The Commission took a similar approach for monetary crimes, establishing a loss table with 16 categories.10 For example, theft of $5,000 to $10,000 places a defendant at level 8,11 which translates to a sentencing range of 0 to 6 months,12 while theft of $10,000 to $30,000 places a defendant at level 10,13 which translates to a sentencing range of 6 to 12 months.14 This approach, which I have termed “incremental immorality,” i.e., adding a precise increment of punishment for each increment of wrongdoing, is unknown to any sentencing system in the world. As I have told the Commission in the past, no thief wakes up and decides to steal $8,000 rather than $12,000. He might decide between robbing a bank and robbing a convenience store, but if he chooses a convenience store, he takes whatever is in the cash register.
A far more sensible approach to both narcotics and monetary crimes would be to establish just four categories of amounts of narcotics and money — small, medium, large, and very large. Then, the major determinant of sentencing ranges should be changed to role in the offense, which is now just a basis for a small adjustment in the sentence range calculation. The head of a major narcotics organization should receive a very harsh sentence; the girlfriend who on one occasion drives a seller to a transaction should receive a minor sentence, but with the Commission’s narcotics quantity table, she will likely face a sentencing range of many years if the boyfriend handles a large quantity.
Whether or not the Commission makes any of these changes after some mandatory minimums are eliminated, and especially if the Commission fails to act, federal district judges need to take the third step in a post-mandatory-minimum regime. They need to take full advantage of the opportunity provided by the Supreme Court in Booker to impose a non-Guidelines sentence, usually a sentence below the calculated Guidelines sentencing range.
Unfortunately, many district judges, obliged by Kimbrough to calculate a Guidelines sentencing range, end their sentencing consideration at that point and simply impose a sentence within the applicable range. If the Commission does not make the revisions suggested above, that range will often be considerably in excess of an appropriate sentence, but not so high that a Court of Appeals, reluctant to alter any sentence, will reject it as unreasonable.

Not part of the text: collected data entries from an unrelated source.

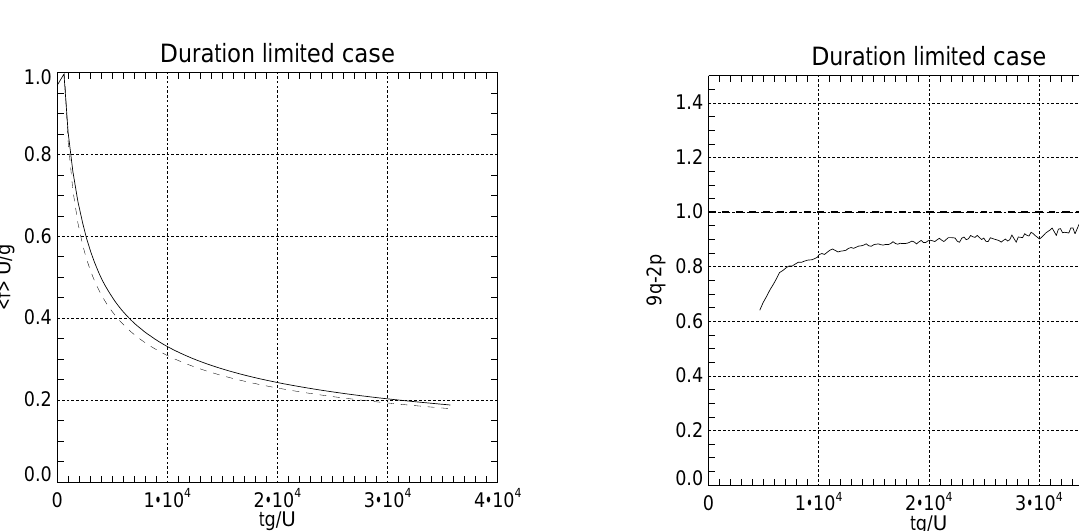
Figure 3. Energy local power function index p = dln E tion of dimensionless time tg/U for the wind speed U = 10ms − 1 duration limited case – solid line. Theoretical value of the self- similar index p = 10 / 7 – thick horizontal dashed line.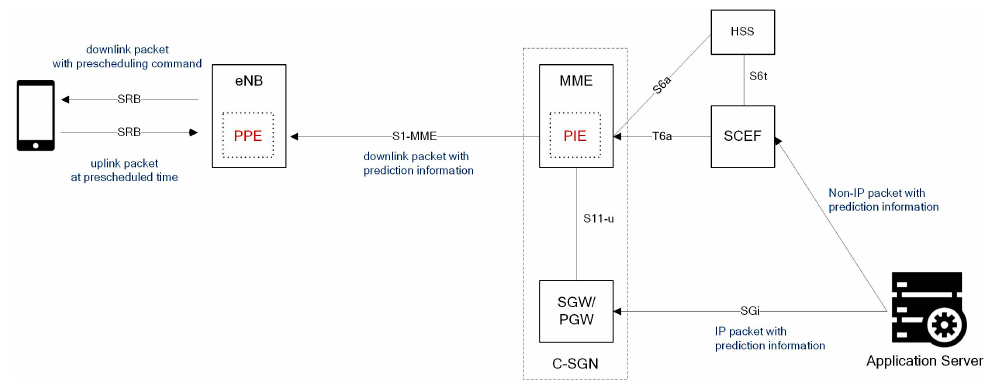
Figure 11. Network architecture with prediction-based energy saving mechanism (PBESM).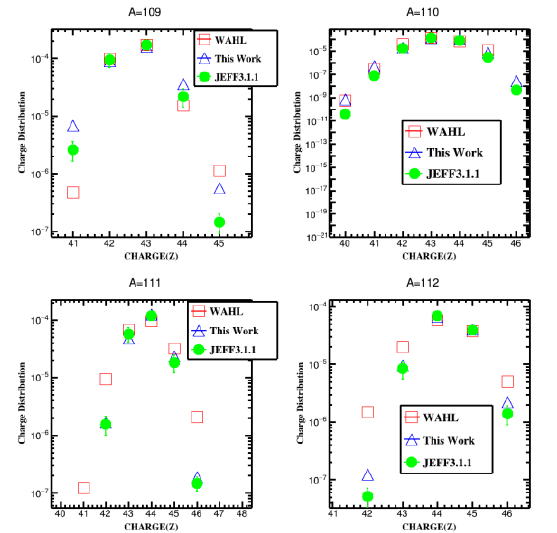
Fig. 10. The comparison of the charge distribution calculated using the Wahl’s systematic (in red) and direct-Zp parameterization (in blue) with the JEFF-3.1.1 evaluation (in green) for the masses 109, 110, 111, 112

It is not clear whether Congress will actually eliminate any mandatory minimum sentences. But if it does, the Commission and district judges need to do their part in making sentence reduction a reality.
1 21 U.S.C. § 841(b)(iii) (2012).
2 United States Sentencing Commission, Guidelines Manual § 2D1.1(c)(4) (Drug Quantity Table) (2014) (“Guidelines Manual”).
3 United States v. Booker, 543 U.S. 220 (2005).
4 Kimbrough v. United States, 562 U.S. 85 (2007).
5 U.S. Sentencing Comm’n, Annual Report A-5 (2014).
6 Guidelines Manual § 2D1.1(c) (Drug Quantity Table) (2014).
7 Id. at § 2D1.1(c)(6).
8 Id. at Ch. 5, Pt. A (Sentencing Table).
9 Id.
10 Id. at § 2B1.1(b)(1).
11 Id. at § 2B1.1(b)(1)(a).
12 Id. at Ch. 5, Pt. A (Sentencing Table).
13 Id. at § 2B1.1(b)(1)(c).
14 Id. at Ch. 5, Pt. A (Sentencing Table).